Source extract
%%

METHOD OF ALIGNING SOLAR PANELS AND A DEVICE FOR ALIGNING SOLAR PANELS

Description

FIELD OF INVENTION

The present invention relates to a method of aligning solar panels, said solar panels having a first side, and a second side opposite of said first side, and a third side and a fourth side, both sides extending from the first side to the second side; wherein with a first solar panel and a second solar panel mounted on a support structure, wherein a first side and a second side of the first solar panel and the second solar panel face each other, a third solar panel is mounted on the support structure, and a device is used to align a side of the third solar panel with a side of at least one of the first solar panel and second solar panel.

BACKGROUND OF INVENTION

In order to generate solar energy, a group of solar panels can be mounted on an inclined slope, e.g. a roof of a building. A device may be used to maintain an even distance between adjacent solar panels. Although in such a group solar panels are typically of the same type, the solar panels can nevertheless differ slightly in size. These differences may add up when the solar panels are placed, resulting in unsightly staggering.

20170194896A1 discloses clamps used to assemble photovoltaic (PV) arrays with frameless PV modules. The clamp includes a clamp cover configured to fit within a clamp grip, such that when the clamp cover is fitted to the clamp grip, pockets are formed to receive portions of PV modules. A base of the clamp cover may include one or more legs that act as a stop to prevent over-tightening the clamp.

%%

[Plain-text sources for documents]
%%

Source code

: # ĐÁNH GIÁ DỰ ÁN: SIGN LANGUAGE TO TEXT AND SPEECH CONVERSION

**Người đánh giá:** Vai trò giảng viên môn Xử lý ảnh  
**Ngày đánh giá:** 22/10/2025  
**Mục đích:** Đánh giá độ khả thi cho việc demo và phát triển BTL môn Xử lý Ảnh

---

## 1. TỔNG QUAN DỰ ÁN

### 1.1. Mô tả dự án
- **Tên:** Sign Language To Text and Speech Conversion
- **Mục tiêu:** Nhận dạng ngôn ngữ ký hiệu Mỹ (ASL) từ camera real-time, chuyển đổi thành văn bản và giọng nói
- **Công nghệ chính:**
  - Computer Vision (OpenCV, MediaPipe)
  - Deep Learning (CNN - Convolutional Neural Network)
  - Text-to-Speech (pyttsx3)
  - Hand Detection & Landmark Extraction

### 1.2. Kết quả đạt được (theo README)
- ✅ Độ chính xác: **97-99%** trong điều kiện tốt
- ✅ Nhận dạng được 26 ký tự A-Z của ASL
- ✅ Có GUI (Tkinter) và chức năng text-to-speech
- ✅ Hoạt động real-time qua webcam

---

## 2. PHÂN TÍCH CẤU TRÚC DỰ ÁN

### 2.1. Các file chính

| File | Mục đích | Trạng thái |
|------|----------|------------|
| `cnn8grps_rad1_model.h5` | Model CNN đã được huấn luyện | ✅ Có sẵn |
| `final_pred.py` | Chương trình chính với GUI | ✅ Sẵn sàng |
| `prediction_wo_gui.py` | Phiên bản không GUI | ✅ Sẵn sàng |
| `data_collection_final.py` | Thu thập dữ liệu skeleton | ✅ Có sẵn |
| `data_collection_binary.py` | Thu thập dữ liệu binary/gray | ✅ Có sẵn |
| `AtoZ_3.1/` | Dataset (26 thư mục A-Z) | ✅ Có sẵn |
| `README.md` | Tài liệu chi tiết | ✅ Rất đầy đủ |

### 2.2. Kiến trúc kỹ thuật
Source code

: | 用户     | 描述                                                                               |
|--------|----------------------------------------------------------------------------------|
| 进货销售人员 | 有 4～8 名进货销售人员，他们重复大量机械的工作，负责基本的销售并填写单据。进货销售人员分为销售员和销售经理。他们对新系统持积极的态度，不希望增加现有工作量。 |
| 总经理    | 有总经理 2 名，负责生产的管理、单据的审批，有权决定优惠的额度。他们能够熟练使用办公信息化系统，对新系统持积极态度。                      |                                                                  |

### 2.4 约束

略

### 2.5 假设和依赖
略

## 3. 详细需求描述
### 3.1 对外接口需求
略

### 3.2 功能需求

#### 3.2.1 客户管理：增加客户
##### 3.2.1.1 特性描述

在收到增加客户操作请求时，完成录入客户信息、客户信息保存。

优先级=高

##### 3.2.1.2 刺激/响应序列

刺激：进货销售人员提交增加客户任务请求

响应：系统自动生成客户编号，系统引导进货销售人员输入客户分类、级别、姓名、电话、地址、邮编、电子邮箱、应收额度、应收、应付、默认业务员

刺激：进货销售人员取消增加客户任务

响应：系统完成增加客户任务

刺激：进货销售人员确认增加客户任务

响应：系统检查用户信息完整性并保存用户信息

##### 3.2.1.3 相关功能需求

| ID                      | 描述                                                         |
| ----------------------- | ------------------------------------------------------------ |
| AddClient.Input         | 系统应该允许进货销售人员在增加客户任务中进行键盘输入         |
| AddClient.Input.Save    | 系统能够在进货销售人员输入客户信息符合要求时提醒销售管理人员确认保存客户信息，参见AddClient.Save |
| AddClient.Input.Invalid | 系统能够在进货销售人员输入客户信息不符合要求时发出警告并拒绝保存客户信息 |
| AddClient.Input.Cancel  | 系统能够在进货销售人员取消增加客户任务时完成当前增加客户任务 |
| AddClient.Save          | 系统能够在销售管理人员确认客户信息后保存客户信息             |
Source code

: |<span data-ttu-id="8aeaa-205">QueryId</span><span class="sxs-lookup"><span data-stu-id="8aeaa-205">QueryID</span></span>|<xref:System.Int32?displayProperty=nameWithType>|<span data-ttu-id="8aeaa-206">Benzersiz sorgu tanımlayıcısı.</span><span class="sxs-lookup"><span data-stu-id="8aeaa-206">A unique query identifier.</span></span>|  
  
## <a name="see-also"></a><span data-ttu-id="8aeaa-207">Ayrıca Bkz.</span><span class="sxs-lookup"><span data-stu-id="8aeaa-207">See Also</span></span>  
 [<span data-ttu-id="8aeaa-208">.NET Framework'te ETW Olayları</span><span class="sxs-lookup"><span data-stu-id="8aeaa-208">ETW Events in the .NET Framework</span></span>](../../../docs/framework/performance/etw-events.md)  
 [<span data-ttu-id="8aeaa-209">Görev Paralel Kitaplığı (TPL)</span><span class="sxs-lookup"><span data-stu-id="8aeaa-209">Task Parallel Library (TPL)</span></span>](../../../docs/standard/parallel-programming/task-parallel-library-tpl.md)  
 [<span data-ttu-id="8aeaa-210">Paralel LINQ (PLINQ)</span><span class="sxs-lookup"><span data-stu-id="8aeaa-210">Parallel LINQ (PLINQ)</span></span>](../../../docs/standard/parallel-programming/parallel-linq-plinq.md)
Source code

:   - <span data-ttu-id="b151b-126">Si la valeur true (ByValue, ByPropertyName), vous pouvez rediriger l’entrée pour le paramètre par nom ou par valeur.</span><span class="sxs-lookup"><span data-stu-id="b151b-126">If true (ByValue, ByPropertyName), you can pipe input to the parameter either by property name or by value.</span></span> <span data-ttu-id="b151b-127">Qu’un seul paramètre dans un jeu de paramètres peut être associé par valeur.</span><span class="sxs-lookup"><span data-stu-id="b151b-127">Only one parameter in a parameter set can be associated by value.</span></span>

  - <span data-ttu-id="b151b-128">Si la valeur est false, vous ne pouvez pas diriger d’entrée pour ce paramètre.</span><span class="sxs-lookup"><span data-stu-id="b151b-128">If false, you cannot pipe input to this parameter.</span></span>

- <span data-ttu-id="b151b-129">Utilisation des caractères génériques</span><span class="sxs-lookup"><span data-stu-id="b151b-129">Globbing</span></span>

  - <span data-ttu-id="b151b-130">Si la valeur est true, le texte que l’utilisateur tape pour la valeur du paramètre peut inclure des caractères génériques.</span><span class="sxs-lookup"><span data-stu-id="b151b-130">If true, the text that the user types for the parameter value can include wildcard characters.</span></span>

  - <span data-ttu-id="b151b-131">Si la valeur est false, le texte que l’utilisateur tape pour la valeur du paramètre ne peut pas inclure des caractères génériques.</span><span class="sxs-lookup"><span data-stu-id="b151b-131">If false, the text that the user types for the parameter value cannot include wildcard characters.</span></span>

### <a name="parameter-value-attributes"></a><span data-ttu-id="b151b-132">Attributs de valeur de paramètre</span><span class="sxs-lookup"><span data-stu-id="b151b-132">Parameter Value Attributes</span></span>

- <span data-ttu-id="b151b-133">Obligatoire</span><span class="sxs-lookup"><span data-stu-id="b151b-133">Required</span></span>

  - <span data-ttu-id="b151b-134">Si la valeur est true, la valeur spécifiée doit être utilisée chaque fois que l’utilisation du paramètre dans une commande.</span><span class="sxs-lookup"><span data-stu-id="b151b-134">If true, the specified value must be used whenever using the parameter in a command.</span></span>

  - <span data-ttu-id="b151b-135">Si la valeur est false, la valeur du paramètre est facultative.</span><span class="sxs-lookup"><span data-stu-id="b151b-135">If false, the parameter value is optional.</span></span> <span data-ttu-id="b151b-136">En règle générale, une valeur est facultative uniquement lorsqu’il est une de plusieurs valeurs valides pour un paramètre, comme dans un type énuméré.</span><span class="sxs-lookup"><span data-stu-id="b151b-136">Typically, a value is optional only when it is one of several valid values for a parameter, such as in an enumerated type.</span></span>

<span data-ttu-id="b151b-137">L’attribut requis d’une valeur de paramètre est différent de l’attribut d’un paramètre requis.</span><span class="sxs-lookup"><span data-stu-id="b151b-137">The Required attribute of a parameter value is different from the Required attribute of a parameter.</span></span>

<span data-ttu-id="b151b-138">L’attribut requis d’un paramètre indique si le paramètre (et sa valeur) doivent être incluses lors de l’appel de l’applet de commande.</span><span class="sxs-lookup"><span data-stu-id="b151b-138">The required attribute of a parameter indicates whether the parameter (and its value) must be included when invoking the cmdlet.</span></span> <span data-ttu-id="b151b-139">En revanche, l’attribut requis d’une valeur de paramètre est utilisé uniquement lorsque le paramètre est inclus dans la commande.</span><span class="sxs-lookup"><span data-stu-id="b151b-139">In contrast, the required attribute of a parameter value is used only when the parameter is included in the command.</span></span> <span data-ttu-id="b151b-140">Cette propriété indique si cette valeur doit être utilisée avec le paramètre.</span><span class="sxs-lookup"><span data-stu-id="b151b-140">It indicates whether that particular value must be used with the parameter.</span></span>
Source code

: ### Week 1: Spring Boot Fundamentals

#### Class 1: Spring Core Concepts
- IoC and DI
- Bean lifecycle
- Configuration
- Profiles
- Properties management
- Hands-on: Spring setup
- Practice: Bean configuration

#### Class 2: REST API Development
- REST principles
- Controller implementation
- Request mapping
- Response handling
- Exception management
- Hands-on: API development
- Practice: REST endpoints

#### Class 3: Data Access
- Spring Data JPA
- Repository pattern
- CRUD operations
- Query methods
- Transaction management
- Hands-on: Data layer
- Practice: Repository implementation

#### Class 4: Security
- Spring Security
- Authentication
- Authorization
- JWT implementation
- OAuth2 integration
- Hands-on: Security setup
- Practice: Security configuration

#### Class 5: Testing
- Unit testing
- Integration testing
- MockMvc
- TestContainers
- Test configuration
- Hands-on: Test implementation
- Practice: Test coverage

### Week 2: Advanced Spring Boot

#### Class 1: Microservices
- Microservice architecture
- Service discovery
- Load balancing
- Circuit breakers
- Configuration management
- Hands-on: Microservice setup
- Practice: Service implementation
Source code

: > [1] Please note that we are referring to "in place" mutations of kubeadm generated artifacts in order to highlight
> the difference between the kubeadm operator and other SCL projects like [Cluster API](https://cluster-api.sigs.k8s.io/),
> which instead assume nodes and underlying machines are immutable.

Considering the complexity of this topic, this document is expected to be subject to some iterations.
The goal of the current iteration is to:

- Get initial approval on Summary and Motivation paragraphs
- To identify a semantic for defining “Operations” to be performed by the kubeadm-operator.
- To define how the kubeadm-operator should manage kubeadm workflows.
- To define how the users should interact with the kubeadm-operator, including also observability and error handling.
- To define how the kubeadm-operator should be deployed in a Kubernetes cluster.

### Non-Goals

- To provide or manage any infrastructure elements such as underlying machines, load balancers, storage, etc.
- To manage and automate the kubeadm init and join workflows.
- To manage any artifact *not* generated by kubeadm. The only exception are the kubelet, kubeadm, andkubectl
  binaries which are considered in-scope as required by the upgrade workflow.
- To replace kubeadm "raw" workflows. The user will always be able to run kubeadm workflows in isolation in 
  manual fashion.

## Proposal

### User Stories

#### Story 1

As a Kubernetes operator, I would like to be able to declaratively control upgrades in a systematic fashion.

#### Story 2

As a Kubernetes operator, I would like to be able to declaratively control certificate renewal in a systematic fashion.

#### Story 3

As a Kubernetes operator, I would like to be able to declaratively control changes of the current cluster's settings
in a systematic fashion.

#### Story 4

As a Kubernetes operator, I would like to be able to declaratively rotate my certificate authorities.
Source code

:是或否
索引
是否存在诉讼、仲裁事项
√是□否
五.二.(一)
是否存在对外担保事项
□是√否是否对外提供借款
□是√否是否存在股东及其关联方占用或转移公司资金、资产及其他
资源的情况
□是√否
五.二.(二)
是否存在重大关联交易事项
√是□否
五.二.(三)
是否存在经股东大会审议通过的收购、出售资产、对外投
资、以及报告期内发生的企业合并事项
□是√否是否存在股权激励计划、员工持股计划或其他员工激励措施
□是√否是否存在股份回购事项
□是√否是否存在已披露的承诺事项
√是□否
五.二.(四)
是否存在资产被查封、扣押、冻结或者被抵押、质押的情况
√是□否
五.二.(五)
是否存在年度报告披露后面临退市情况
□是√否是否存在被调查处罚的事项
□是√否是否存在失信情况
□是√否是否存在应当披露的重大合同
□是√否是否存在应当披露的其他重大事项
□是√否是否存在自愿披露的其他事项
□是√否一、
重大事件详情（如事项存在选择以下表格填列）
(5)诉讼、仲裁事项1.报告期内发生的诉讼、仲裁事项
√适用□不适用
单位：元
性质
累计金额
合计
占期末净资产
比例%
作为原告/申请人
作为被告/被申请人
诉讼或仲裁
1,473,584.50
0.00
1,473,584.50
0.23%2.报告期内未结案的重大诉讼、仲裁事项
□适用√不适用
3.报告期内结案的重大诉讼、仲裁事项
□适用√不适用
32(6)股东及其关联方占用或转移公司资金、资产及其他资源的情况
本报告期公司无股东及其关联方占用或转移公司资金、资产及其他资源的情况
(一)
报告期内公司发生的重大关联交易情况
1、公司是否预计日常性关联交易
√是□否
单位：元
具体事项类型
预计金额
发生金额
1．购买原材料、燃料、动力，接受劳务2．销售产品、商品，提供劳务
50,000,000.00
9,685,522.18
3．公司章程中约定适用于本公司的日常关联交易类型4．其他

%%

Written task
Reproduce word for word the part of the solar panel alignment text starting with "In order to" and going on through "over-tightening the clamp.".

Answer to this exercise
In order to generate solar energy, a group of solar panels can be mounted on an inclined slope, e.g. a roof of a building. A device may be used to maintain an even distance between adjacent solar panels. Although in such a group solar panels are typically of the same type, the solar panels can nevertheless differ slightly in size. These differences may add up when the solar panels are placed, resulting in unsightly staggering.

20170194896A1 discloses clamps used to assemble photovoltaic (PV) arrays with frameless PV modules. The clamp includes a clamp cover configured to fit within a clamp grip, such that when the clamp cover is fitted to the clamp grip, pockets are formed to receive portions of PV modules. A base of the clamp cover may include one or more legs that act as a stop to prevent over-tightening the clamp.